Some films arrive in such a surprising and compelling way that they instantly become legend. “Where were you when Mad Max: Fury Road came out?” Fury Road brings the screen to life in spine-tingling fashion. Cinematic maths demands that any follow up will be met with sky-high expectations. George Miller, a visionary and an intellect, knew this, so he used his 21st century renaissance period to make 3000 Years of Longing. It’s a lovely film that’s only real comparison to Fury Road is its nimble visuals. But because 3000 Years was so different, and not part of Miller’s Max Max Wasteland universe, the hype was not sated. Oh no, the hype grew into a disgusting gas-guzzling, silver-toothy-sprayed, steampunk monster. And that monster would only be satisfied with more about Furiosa, the character Charlize Theron thrillingly inhabited in Fury Road.

Of course Furiosa didn’t meet these expectations, how could it? But, that aside, Miller has made something that blends his two previous films. It is slower and atonal with stunning visuals. Furiosa world-builds like crazy and never quite hammers home its environmental message. However, it often forgets about the character of Furiosa. Maybe it should have been called Dementus.

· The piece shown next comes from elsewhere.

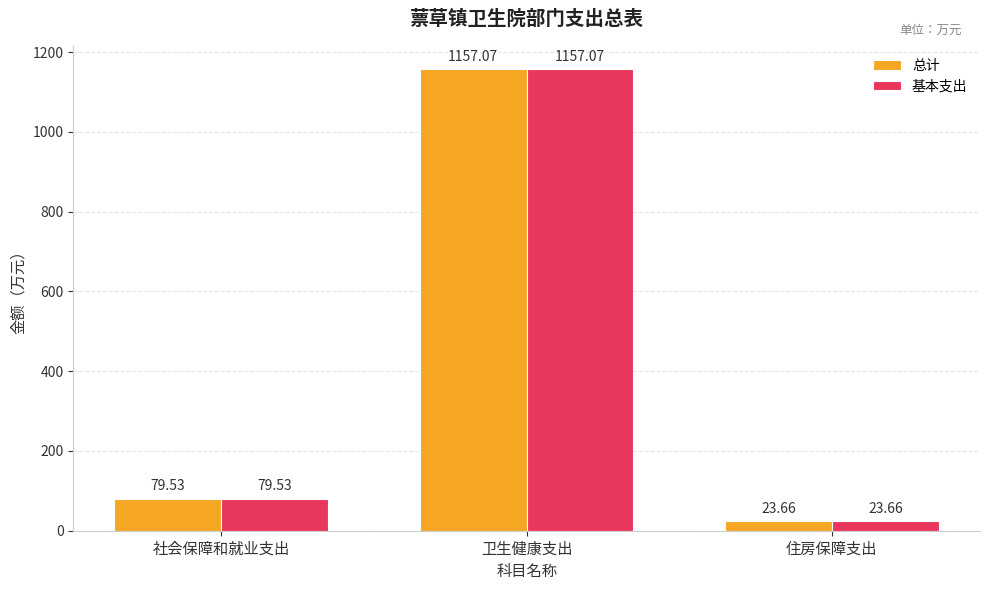

Where is 总计 nearest to the value 590?

社会保障和就业支出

Furiosa begins in a ‘place of abundance’ where young peach-tree dwelling Furiosa (Alyla Browne) lives a safe life until nasty skull bikers come to take paradise for themselves. The gang’s leader is (Dr) Dementus (Chris Hemsworth, having a whale of a time) an insane, moustached and strangely ripped creature. Furiosa is captured, but protects the location of her home from Dementus, who wants to rule all of the Wasteland. He pays a visit to Immortan Joe (Lachy Hulme), slightly less insane than his Fury Road archetype, but just as dangerous. Furiosa’s cunning helps her blend in to this world, eventually growing up (to become Anya-Taylor Joy) and meeting Praetorian Jack (Tom Burke). Jack is a war-rig driver distributing food and fuel to tyrant leaders. When Dementus’s despotic tendencies spiral Furiosa is caught in a civil war in the lawless desert.

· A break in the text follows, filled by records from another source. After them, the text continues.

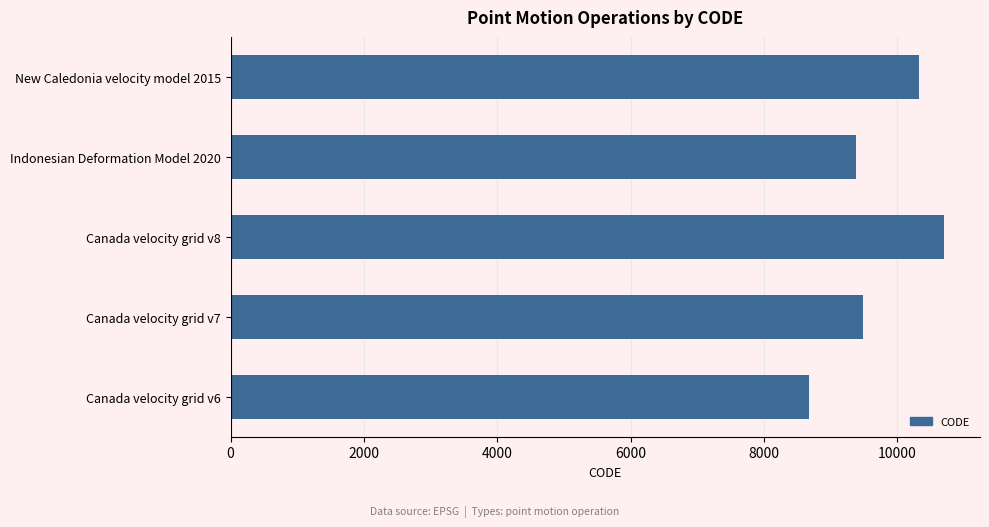

Which has a higher value, Canada velocity grid v6 or Indonesian Deformation Model 2020?

Indonesian Deformation Model 2020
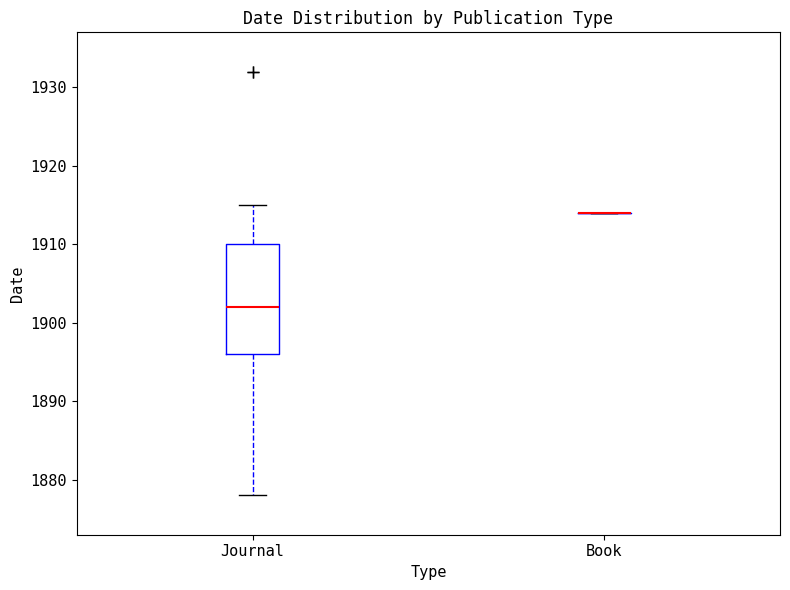

Comparing the boxes themselves (not the whiskers), which one is the tallest?

Journal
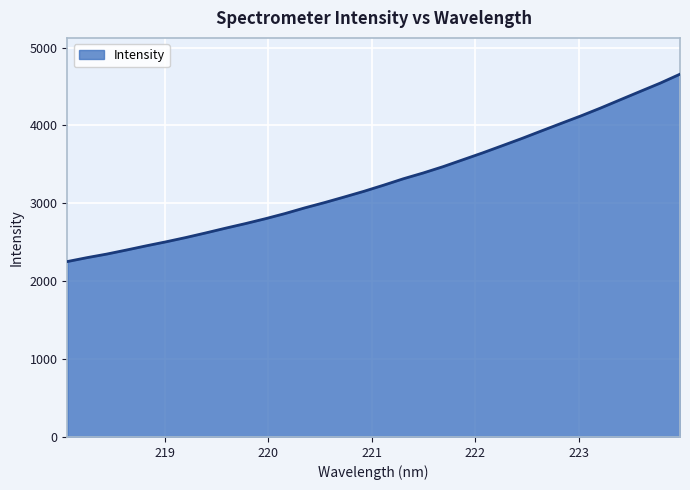

What is the greatest value displayed?

4658.0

There is one reason to watch Furiosa and it is this: The first war-rig run. This scene, coming 1.5 hours into this 2.5 hour movie, is absolutely amazing. A heart-stopping tanker trip, where Jack and Furiosa must defend against all comers. The combination of gyrating camera, crazy transitions and audacious production design could be the best thing in cinema this year. If only Miller wanted to make Fury Road 2 and give us more of this. But he doesn’t, so he provides this beautiful concession. The rest of the film meanders, showing struggle through barren desert and the wild predilections of those in power (all despicable). The extreme heat and hunger has crazed every citizen. Furiosa is brimming with references to (and on occasion, actual footage from) Mad Max and Fury Road, which will only make sense to devout fans. Surprisingly, Taylor-Joy is only in 2/3 of the film. She is so slight that she seems physically incapable of doing all she has to, yet Taylor-Joy’s near wordless performance is impressive. Burke’s Jack is a kinder version of Max and the one other person to root for. But this is Hemsworth’s movie. His vigour, humour and taste for the weird make this a scene-stealing performance.

Furiosa is a good movie, it just isn’t Fury Road. Come for the war-rig, stay for the folklore and be prepared for the uneven pace.  There’s still nothing like a Wasteland movie.

Furiosa: A Mad Max Saga hits cinemas on 24th May 2024.